USC to consider sustainable packaging

Tuesday, April 7th, 2009

Styrofoam food container garbage

Shaun Ding

We try to eat food that is good for our bodies, but what about using food packaging that is good for the Earth?

The University Students’ Council is considering using more sustainable food containers in its restaurants.

USC VP-campus issues James Arthurs said a plan to use more sustainable packaging will be unveiled in January.

“The new plan is looking into sustainable operations at the Wave and the Spoke, as well as, things like reusable grocery bags.”

EnviroWestern co-ordinator Will Bortolin said these initiatives are a step in the right direction. Bortolin maintained it is important to find biodegradable alternatives to the Styrofoam containers filling campus garbage bins.

“Styrofoam is a cheap, light insulator,” he said. “It’s great for business, but it doesn’t break down ... In our minds [garbage] just disappears, but that’s not the case.”

Bortolin explained there are different levels of biodegradability. “Styrofoam is almost completely non-biodegradable, but paper products used at the Spoke do eventually break down.”

The most sustainable products are potato-starch based, and can biodegrade within six to 12 months, Bortolin said.

He pointed out the Grad Club has already switched to biodegradable take-out containers.

The Grad Club’s general manager Marc Lalonde said, up until Sept. 20 of this year, the Grad Club used Styrofoam products, much like other campus restaurants.

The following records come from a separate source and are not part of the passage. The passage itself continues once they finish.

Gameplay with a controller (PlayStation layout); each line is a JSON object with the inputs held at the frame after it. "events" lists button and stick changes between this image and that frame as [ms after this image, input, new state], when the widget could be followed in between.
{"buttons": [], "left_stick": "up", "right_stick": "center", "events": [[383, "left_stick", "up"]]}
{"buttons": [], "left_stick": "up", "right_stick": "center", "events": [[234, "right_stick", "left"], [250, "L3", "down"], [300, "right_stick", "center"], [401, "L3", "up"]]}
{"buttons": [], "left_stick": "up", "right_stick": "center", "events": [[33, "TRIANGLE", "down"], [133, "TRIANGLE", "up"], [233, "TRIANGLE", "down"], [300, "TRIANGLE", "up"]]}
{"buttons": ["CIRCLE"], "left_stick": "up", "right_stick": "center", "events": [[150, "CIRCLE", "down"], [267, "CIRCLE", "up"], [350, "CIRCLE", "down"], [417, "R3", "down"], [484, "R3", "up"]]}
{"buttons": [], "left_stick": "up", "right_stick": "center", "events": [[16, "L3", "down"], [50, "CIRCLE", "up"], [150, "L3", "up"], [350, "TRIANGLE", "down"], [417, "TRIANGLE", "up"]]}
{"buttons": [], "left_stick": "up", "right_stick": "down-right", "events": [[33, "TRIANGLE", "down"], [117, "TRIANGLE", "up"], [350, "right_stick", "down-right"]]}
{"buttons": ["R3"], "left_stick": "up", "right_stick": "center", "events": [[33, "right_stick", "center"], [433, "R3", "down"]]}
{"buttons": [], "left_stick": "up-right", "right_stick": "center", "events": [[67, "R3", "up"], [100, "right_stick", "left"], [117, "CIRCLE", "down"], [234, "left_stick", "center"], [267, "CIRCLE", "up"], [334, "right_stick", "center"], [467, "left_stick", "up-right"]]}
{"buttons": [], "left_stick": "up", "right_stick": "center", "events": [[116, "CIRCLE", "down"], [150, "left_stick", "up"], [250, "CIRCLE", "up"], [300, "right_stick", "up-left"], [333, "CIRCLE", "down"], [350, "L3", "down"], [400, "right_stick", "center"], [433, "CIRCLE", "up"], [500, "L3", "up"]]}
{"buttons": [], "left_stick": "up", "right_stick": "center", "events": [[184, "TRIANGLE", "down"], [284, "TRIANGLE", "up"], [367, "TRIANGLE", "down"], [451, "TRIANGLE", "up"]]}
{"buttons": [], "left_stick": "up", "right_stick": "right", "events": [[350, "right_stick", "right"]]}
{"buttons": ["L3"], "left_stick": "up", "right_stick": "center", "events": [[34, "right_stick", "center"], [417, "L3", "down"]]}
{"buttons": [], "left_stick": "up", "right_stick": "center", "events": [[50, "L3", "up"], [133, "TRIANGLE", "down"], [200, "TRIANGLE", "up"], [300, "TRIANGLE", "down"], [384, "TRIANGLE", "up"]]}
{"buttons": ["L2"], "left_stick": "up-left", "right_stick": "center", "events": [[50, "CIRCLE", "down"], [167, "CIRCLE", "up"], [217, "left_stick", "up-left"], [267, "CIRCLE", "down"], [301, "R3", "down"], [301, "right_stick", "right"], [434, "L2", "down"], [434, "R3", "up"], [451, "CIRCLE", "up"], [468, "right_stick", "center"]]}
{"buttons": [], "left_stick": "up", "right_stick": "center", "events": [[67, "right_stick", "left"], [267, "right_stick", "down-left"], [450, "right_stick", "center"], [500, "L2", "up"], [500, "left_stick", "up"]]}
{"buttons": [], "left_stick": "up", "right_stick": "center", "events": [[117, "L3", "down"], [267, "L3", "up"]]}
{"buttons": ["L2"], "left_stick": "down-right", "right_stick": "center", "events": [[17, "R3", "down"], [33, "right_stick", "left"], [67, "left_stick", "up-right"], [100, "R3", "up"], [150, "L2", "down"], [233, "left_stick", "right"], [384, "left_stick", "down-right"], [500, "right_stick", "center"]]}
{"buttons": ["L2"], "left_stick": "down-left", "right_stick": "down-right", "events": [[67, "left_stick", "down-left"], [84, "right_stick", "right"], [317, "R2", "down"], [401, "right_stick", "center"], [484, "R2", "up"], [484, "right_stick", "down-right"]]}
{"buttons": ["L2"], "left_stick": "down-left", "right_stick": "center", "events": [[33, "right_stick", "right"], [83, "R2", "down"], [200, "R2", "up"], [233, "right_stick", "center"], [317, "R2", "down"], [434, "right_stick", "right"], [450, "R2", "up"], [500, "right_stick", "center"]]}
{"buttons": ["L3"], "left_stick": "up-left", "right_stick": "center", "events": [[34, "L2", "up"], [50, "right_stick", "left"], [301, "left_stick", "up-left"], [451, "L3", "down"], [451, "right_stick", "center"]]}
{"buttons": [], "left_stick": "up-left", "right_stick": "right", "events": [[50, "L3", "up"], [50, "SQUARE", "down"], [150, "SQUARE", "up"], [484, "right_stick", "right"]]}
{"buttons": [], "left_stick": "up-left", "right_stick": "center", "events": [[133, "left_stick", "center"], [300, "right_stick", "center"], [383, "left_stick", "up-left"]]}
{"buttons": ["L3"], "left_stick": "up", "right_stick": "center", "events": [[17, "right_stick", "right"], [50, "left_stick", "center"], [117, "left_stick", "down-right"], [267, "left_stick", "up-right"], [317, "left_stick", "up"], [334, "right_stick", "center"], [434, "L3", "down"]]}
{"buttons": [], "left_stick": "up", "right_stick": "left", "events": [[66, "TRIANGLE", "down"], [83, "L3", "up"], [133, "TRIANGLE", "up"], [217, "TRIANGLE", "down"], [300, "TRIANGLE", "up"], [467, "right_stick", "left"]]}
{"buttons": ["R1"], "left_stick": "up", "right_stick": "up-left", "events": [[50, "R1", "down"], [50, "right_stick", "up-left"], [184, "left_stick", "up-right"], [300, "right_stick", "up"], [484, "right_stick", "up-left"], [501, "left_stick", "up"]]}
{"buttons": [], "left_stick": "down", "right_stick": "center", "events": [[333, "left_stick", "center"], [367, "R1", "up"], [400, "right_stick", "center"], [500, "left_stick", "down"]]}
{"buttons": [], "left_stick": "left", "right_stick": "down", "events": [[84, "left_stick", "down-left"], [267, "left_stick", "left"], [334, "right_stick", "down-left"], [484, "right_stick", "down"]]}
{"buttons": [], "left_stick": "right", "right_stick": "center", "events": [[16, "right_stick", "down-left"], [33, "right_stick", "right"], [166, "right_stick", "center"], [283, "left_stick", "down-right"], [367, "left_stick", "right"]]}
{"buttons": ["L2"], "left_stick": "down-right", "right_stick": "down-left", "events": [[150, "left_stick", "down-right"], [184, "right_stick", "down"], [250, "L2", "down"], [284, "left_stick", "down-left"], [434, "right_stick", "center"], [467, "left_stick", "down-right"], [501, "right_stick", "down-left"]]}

In response to requests from graduate students, the Grad Club changed its policy.

“We are trying to be more environmentally friendly,” Lalonde said. “All of us have to do our share.”

But replacing Styrofoam packaging comes at a cost. “These cost about a nickel more per container,” Lalonde said. “But in the long run, it’s better for the business if we show that we care about the environment.”

The new take-out boxes biodegrade in 90 days if composted, Lalonde added.

Arthurs said Western has a responsibility to find more sustainable solutions. “The Spoke and Wave are high-traffic areas [that] contribute to high-waste on campus.

“We’re trying to reduce the amount of waste we produce,” he said.

Fourth-year political science and biology student Steven Buchalter said sustainable alternatives are currently few and far between on campus. “When I’m here I try to go somewhere with an actual plate so I’m not creating waste.

“I think offering recyclable or biodegradable packaging is a great way to encourage students to conserve,” he said.

Arthurs assured the USC would take action as soon as possible. “The reason we can’t just snap our fingers is there are many costs and lengthy processes involved.”

The USC must work with its food distributing company, SYSCO, to meet sustainable goals.

When asked if the USC is doing a good job of providing sustainable services, Bortolin was hesitant, but positive.

“I don’t think they’re sitting on their hands.”

“It’s evident that environmental sustainability is a pertinent issue to students,” Arthurs said. “It’s not just a fad.”